Given material

===============

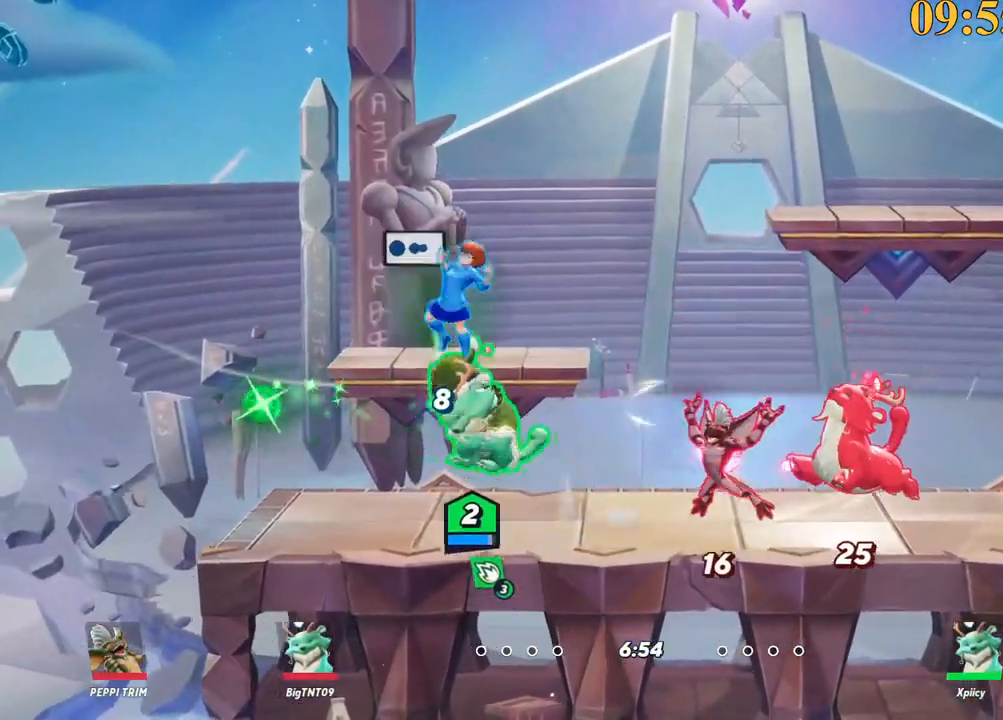
{"keys": ["d", "space", "x"], "events": [[17, "a", "down"], [17, "quote", "up"], [250, "backslash", "down"], [334, "space", "down"], [384, "a", "up"], [384, "backslash", "up"], [434, "d", "down"], [484, "x", "down"]]}
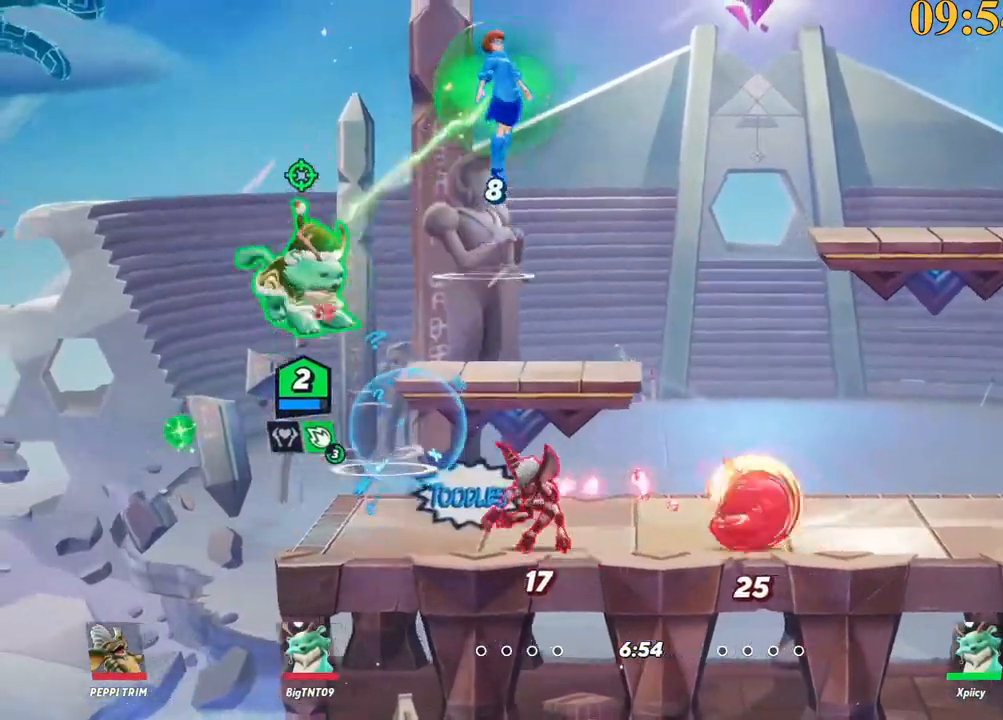
{"keys": ["a", "s"], "events": [[67, "space", "up"], [117, "x", "up"], [217, "d", "up"], [250, "a", "down"], [484, "s", "down"]]}
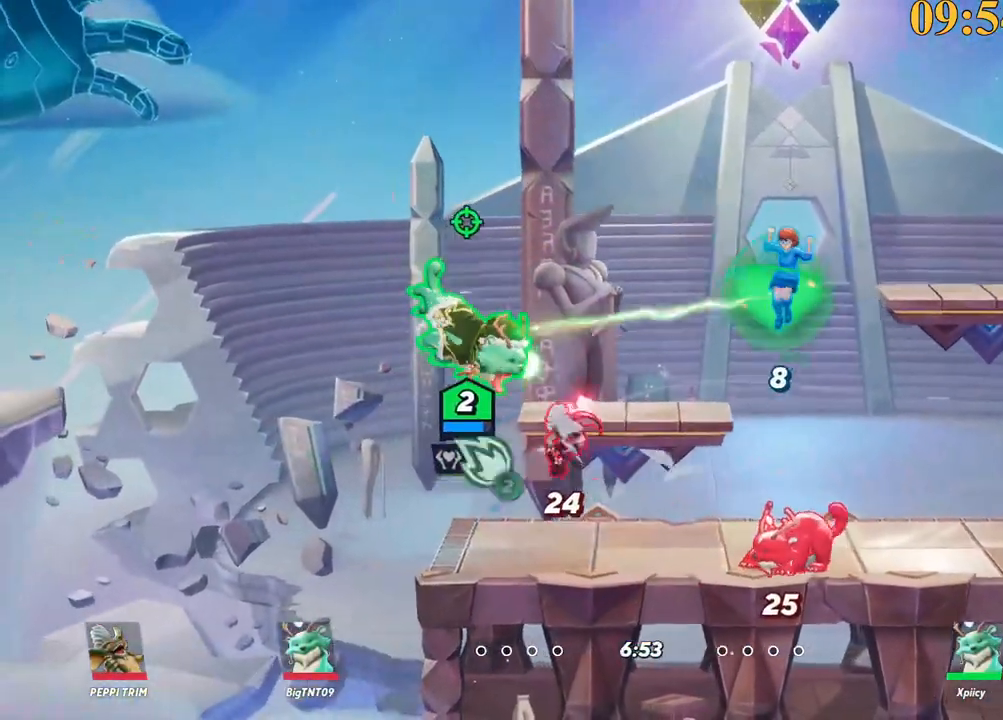
{"keys": ["d"], "events": [[117, "a", "up"], [117, "d", "down"], [167, "semicolon", "down"], [267, "semicolon", "up"], [350, "s", "up"]]}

===============

Print the data again word for word, pictures excluded.

{"keys": ["d", "space", "x"], "events": [[17, "a", "down"], [17, "quote", "up"], [250, "backslash", "down"], [334, "space", "down"], [384, "a", "up"], [384, "backslash", "up"], [434, "d", "down"], [484, "x", "down"]]}
{"keys": ["a", "s"], "events": [[67, "space", "up"], [117, "x", "up"], [217, "d", "up"], [250, "a", "down"], [484, "s", "down"]]}
{"keys": ["d"], "events": [[117, "a", "up"], [117, "d", "down"], [167, "semicolon", "down"], [267, "semicolon", "up"], [350, "s", "up"]]}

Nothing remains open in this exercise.